W poniedziałek przewodniczący PO Borys Budka w imieniu Koalicji Obywatelskiej zaproponował, by wybory prezydenckie odbyły się 16 maja 2021 roku, a rząd automatycznie wprowadzał stan klęski żywiołowej w sytuacji, gdy stan epidemii trwałby dłużej niż 30 dni.
W rozmowie z Polsat News prezydent Andrzej Duda krytycznie podszedł do propozycji szefa PO. Ocenił, że "ustawianie całego stanu klęski żywiołowej wyłącznie ze względów wyborczych absolutnie nie mieści się w podstawach konstytucyjnych". - Ja słucham ministra zdrowia, to jest dla mnie ekspert - powiedział, odnosząc się do rekomendacji Łukasza Szumowskiego, według której tradycyjne głosowanie będzie bezpieczne najwcześniej za dwa lata.
"Wszyscy głosowaliśmy tak samo"
Na uwagę, że również Lewica i PSL bez entuzjazmu odniosły się do jego propozycji Borys Budka powiedział w RMF FM, że głosowanie w Sejmie będzie prawdopodobnie 7 maja "i wówczas wszystko się rozstrzygnie". - I Lewica, i PSL, i Konfederacja, i Koalicja Obywatelska - wszyscy głosowaliśmy tak samo. Jesteśmy przeciwko wyborom korespondencyjnym i przeciwko wyborom w maju - dodał.
"Nikt odpowiedzialny nie będzie wzywał do udziału w takich wyborach"

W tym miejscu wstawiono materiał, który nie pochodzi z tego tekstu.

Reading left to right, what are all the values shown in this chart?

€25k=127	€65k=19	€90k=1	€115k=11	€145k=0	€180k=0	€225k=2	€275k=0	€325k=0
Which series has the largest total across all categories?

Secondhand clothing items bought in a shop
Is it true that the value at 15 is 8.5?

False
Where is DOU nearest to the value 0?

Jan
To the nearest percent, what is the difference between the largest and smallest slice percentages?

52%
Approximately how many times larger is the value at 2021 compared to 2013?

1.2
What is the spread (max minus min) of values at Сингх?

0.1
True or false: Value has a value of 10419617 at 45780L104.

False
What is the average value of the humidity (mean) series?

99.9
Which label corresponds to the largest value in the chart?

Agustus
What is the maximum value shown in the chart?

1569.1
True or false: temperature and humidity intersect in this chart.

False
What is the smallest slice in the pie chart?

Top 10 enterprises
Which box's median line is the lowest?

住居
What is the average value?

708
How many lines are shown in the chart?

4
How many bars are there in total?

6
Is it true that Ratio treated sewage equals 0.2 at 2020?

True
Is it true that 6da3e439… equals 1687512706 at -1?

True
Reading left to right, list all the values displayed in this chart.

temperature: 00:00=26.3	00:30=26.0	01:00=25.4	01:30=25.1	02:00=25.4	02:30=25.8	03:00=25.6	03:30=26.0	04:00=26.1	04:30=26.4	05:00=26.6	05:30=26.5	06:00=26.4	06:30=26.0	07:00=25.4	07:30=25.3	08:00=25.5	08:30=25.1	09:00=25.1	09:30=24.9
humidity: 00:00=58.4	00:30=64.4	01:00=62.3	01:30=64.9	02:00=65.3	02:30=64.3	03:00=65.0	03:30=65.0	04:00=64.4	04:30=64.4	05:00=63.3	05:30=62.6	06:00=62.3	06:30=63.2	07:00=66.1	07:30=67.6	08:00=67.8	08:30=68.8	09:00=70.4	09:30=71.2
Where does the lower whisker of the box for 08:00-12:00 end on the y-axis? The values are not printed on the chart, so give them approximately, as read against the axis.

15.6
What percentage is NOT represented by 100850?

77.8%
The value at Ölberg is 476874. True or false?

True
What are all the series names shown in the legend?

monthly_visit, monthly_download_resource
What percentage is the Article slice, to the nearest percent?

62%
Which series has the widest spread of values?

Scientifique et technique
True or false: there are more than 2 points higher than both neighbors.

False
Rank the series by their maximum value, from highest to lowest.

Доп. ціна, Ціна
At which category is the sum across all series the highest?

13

Szef PO ocenił, że przedstawił "konkretny plan na bezpieczne i uczciwe wybory". - Pierwszym warunkiem, żeby go przeprowadzić, jest odrzucenie ustawy o głosowaniu korespondencyjnym - zaznaczył. Przyznał, że bez głosów części posłów Zjednoczonej Prawicy nie będzie to możliwe.